*SELECTED TEXT*:
..........

This issue tracker has been migrated to GitHub, and is currently read-only.
For more information, see the GitHub FAQs in the Python's Developer Guide.

classification
Title: no longer possible to hash arrays
Type: behavior Stage: test needed
Components: Library (Lib) Versions: Python 2.7
process
Status: closed Resolution: fixed
Dependencies: Superseder:
Assigned To: gregory.p.smith Nosy List: barry, benjamin.peterson, chuck, exarkun, ezio.melotti, georg.brandl, gregory.p.smith, ivank, loewis, pitrou
Priority: normal Keywords: patch

Created on 2009-05-20 17:17 by exarkun, last changed 2022-04-11 14:56 by admin. This issue is now closed.

Files
File name Uploaded Description Edit
array_new_buffer.patch chuck, 2009-09-25 22:37
hasharray.patch pitrou, 2009-09-29 10:56
hasharray.patch chuck, 2009-09-29 19:28
hashlib.diff loewis, 2009-11-23 08:37
Messages (31)
msg88122 - (view) Author: Jean-Paul Calderone (exarkun) * (Python committer) Date: 2009-05-20 17:17
It used to be possible to use hashlib with arrays; it no longer seems
possible.

exarkun@charm:~$ python -c '
import sys, hashlib, array
print sys.version_info
print hashlib.sha1(array.array("b", [1, 2, 3])).hexdigest()
'
(2, 5, 2, 'final', 0)
7037807198c22a7d2b0807371d763779a84fdfcf
exarkun@charm:~$ ~/Projects/python/trunk/python -c '
import sys, hashlib, array
print sys.version_info
print hashlib.sha1(array.array("b", [1, 2, 3])).hexdigest()
'
sys.version_info(major=2, minor=7, micro=0, releaselevel='alpha', serial=0)
Traceback (most recent call last):
  File "<string>", line 4, in <module>
TypeError: object supporting the buffer API required
exarkun@charm:~$
msg88123 - (view) Author: Antoine Pitrou (pitrou) * (Python committer) Date: 2009-05-20 17:45
That's probably because hashlib switched to using the new buffer API,
and array.array() only supports the old one in 2.x.

Perhaps hashlib should have some fallback code for such legacy types...
msg88209 - (view) Author: Martin v. Löwis (loewis) * (Python committer) Date: 2009-05-22 19:38
exarkun: would you like to propose a patch?
msg88210 - (view) Author: Jean-Paul Calderone (exarkun) * (Python committer) Date: 2009-05-22 19:45
I would certainly like to, but unfortunately at present I am unable to.

..........

*YOUR TASKS*:
1. Do these statements agree with the issue page on hashing arrays? Answer yes or no for each, quoting the words of the page that decide it. (a) The issue was assigned to gregory.p.smith. (b) Antoine Pitrou says array.array() supports the new buffer API in 2.x. (c) Jean-Paul Calderone was able to propose a patch at the time.
2. Reproduce the part of the issue page on hashing arrays that begins at the words "For more information, see" and stops after the words "is now closed.".

*MATERIAL*:

..........

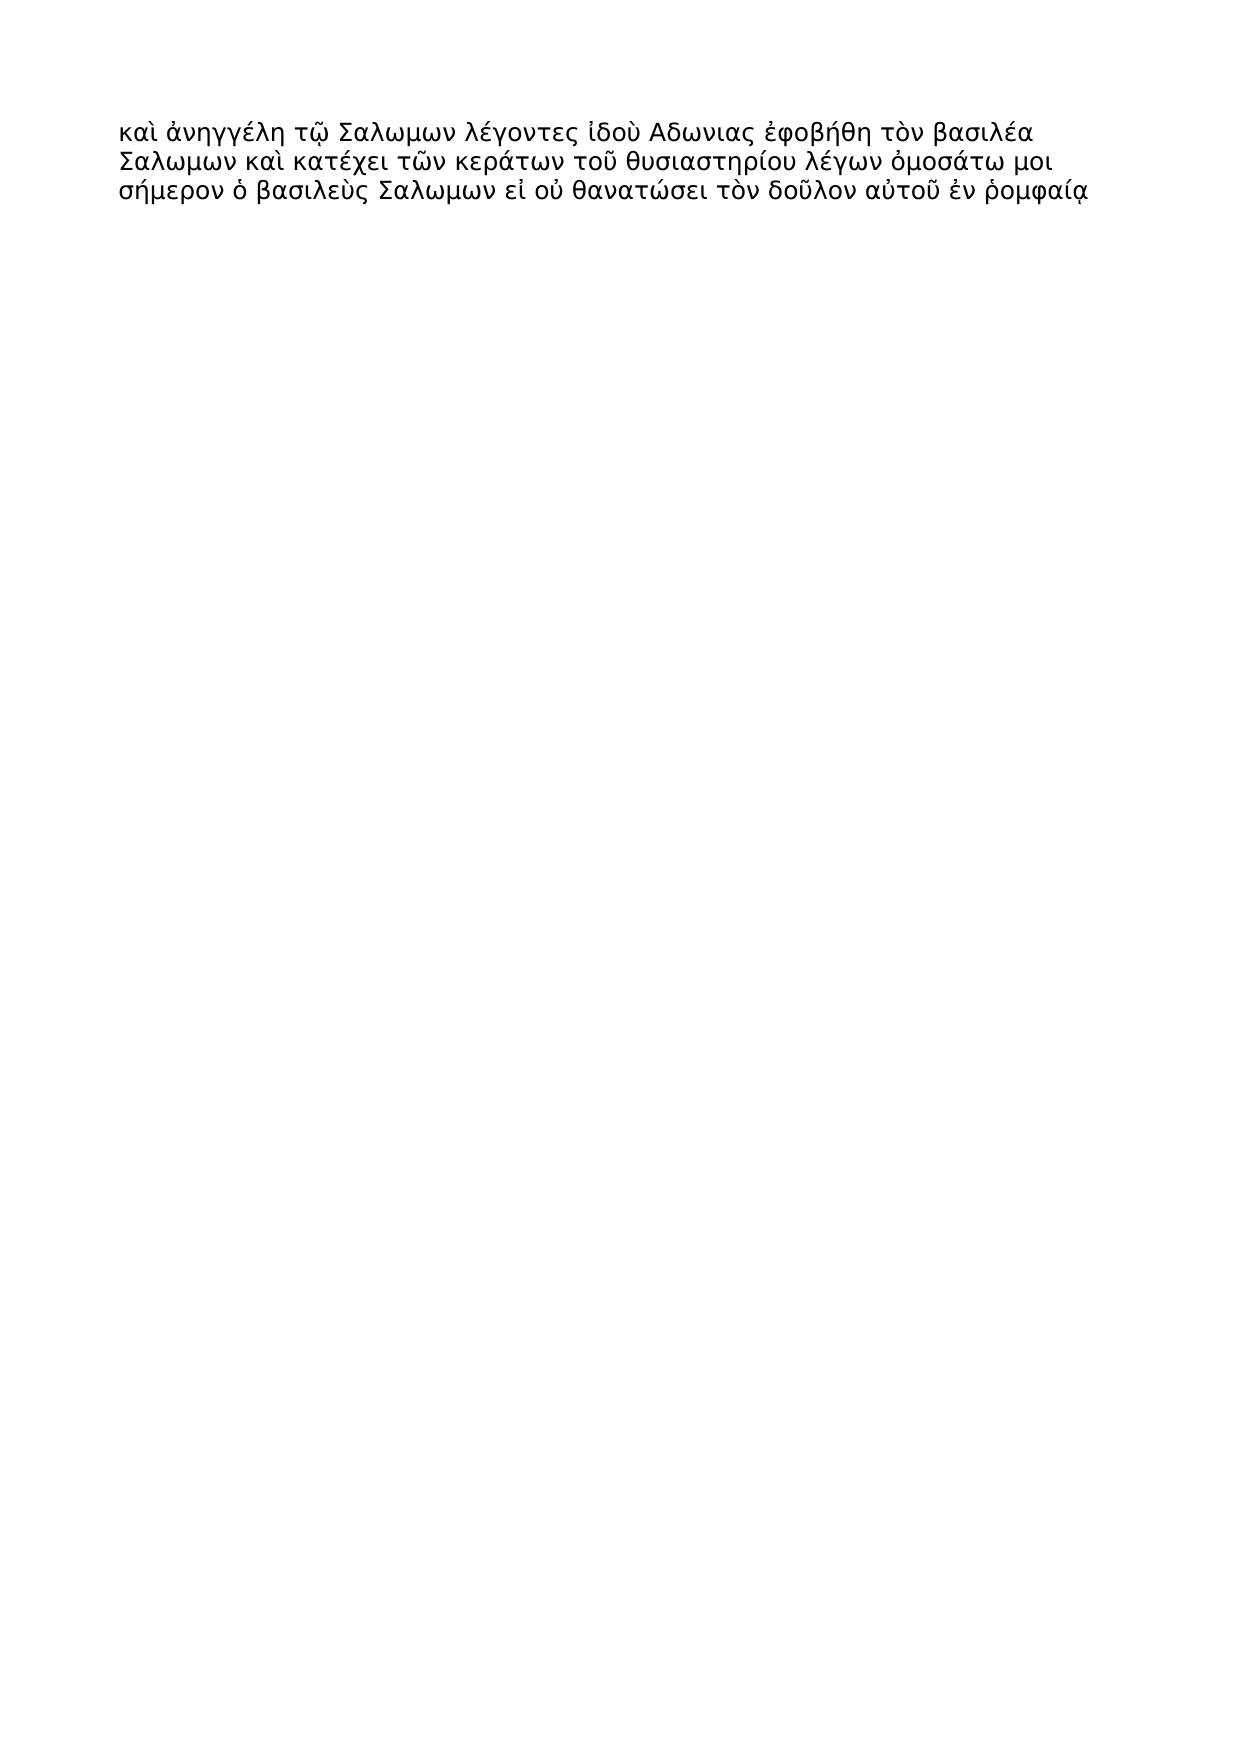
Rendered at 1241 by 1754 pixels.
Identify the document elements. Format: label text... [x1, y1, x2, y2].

..........

*WRITTEN ANSWERS*:
1.
(a) Yes: "Assigned To: gregory.p.smith"
(b) No: "array.array() only supports the old one in 2.x."
(c) No: "I would certainly like to, but unfortunately at present I am unable to."

2.
For more information, see the GitHub FAQs in the Python's Developer Guide.

classification
Title: no longer possible to hash arrays
Type: behavior Stage: test needed
Components: Library (Lib) Versions: Python 2.7
process
Status: closed Resolution: fixed
Dependencies: Superseder:
Assigned To: gregory.p.smith Nosy List: barry, benjamin.peterson, chuck, exarkun, ezio.melotti, georg.brandl, gregory.p.smith, ivank, loewis, pitrou
Priority: normal Keywords: patch

Created on 2009-05-20 17:17 by exarkun, last changed 2022-04-11 14:56 by admin. This issue is now closed.